**Aim of the exercise**
Arrange the lines of the listing as a numbered list, starting with its first line and going on through the line that contains "state / province: Puebla", and leave out any blank lines.

**Data provided**
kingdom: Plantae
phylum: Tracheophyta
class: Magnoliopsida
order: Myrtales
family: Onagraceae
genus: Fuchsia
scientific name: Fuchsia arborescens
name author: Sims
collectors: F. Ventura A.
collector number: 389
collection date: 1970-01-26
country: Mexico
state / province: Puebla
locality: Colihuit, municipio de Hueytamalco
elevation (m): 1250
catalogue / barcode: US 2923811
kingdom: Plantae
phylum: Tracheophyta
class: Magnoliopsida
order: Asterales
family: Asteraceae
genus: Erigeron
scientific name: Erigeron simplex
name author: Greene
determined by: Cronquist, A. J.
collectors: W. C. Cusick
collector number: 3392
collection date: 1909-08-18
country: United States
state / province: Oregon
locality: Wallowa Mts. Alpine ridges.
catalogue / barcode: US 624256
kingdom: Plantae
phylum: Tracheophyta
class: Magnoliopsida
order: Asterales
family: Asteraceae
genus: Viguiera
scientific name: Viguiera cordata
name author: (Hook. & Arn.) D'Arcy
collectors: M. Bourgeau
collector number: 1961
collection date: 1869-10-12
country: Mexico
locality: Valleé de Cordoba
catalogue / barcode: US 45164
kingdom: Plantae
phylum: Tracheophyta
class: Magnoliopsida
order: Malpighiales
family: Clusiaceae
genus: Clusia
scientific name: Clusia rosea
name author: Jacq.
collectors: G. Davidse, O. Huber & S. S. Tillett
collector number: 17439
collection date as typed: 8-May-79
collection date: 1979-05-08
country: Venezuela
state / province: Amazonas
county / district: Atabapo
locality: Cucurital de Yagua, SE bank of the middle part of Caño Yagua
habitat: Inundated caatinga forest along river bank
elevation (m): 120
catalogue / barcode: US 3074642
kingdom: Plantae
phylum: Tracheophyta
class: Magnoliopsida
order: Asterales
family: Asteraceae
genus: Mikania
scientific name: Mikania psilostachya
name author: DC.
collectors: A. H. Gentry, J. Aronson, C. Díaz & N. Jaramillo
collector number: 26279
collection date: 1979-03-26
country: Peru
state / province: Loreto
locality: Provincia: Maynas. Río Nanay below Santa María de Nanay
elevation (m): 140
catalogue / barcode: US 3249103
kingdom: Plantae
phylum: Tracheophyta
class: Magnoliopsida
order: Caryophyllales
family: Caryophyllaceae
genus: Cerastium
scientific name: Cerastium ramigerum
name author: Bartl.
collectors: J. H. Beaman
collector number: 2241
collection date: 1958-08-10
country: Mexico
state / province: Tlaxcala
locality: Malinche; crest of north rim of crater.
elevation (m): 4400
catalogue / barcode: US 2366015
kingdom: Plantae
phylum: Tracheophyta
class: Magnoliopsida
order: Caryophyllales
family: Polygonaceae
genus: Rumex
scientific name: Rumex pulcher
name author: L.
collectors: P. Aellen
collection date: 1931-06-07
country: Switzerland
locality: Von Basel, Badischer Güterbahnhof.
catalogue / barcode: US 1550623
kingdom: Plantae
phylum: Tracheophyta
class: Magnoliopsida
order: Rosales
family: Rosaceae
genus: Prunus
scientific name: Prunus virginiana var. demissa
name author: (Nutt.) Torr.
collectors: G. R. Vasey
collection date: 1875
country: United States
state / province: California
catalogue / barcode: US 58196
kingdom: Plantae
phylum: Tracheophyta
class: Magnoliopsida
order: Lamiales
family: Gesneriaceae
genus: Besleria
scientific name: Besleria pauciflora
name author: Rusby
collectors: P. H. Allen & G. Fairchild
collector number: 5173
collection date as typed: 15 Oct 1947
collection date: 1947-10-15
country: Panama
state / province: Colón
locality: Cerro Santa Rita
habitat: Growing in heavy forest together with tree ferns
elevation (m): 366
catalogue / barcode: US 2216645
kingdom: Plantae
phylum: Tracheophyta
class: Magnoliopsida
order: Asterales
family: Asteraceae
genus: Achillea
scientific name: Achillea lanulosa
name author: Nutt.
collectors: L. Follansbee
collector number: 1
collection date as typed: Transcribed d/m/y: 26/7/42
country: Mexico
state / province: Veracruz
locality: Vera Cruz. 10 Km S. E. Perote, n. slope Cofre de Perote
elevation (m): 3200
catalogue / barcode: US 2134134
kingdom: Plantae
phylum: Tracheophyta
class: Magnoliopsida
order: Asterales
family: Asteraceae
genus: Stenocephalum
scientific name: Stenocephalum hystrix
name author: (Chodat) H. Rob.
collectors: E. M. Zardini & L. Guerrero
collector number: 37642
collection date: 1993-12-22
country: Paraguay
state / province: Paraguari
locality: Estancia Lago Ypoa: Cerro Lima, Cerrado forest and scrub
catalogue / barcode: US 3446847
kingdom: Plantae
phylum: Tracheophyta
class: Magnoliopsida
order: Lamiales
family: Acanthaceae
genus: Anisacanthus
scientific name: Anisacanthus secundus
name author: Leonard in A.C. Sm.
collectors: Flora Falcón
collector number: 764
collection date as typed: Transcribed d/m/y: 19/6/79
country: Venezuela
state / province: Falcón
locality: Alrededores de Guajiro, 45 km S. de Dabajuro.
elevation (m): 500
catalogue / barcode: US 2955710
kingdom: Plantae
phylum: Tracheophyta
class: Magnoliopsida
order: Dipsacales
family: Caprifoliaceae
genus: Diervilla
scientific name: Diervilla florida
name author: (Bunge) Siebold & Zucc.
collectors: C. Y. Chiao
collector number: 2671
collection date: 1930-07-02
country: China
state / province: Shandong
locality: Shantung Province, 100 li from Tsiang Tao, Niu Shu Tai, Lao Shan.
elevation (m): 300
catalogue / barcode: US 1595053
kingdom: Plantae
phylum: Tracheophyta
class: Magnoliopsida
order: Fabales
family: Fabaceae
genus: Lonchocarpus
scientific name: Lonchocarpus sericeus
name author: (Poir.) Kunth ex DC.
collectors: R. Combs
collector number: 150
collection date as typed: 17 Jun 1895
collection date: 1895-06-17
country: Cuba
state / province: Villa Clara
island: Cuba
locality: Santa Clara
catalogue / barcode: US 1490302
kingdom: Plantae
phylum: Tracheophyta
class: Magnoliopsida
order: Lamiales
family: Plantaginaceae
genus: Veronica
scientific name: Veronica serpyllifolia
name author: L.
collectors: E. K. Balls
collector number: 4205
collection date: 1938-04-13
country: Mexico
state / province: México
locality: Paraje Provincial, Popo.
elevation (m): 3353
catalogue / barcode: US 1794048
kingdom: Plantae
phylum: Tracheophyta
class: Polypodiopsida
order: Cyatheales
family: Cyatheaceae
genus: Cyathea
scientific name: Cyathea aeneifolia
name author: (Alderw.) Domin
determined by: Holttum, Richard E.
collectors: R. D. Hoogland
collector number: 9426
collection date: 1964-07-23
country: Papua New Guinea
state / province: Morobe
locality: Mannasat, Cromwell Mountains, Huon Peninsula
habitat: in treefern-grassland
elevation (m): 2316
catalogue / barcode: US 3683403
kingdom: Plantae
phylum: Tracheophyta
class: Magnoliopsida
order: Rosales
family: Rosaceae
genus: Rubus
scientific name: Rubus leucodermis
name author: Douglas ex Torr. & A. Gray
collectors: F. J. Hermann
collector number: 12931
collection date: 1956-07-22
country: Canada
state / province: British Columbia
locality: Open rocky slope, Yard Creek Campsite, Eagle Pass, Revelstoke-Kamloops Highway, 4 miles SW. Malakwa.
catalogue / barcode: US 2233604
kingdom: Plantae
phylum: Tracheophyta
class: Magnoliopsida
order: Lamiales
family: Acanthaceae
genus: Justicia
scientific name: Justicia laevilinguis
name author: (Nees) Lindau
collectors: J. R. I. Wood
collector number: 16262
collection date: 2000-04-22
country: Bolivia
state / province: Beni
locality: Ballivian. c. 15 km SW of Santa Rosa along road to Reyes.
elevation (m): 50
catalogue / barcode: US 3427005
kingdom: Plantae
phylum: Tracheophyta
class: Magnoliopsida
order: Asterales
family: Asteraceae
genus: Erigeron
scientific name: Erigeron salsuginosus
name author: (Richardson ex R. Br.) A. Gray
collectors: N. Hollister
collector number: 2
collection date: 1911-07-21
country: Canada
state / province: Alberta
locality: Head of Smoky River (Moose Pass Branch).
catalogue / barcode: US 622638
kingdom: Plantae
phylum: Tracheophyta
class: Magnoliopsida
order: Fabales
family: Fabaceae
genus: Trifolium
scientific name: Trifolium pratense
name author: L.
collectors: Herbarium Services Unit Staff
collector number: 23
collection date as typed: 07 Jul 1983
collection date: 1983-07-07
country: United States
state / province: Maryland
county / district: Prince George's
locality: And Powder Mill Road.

**Exercise result**
1. kingdom: Plantae
2. phylum: Tracheophyta
3. class: Magnoliopsida
4. order: Myrtales
5. family: Onagraceae
6. genus: Fuchsia
7. scientific name: Fuchsia arborescens
8. name author: Sims
9. collectors: F. Ventura A.
10. collector number: 389
11. collection date: 1970-01-26
12. country: Mexico
13. state / province: Puebla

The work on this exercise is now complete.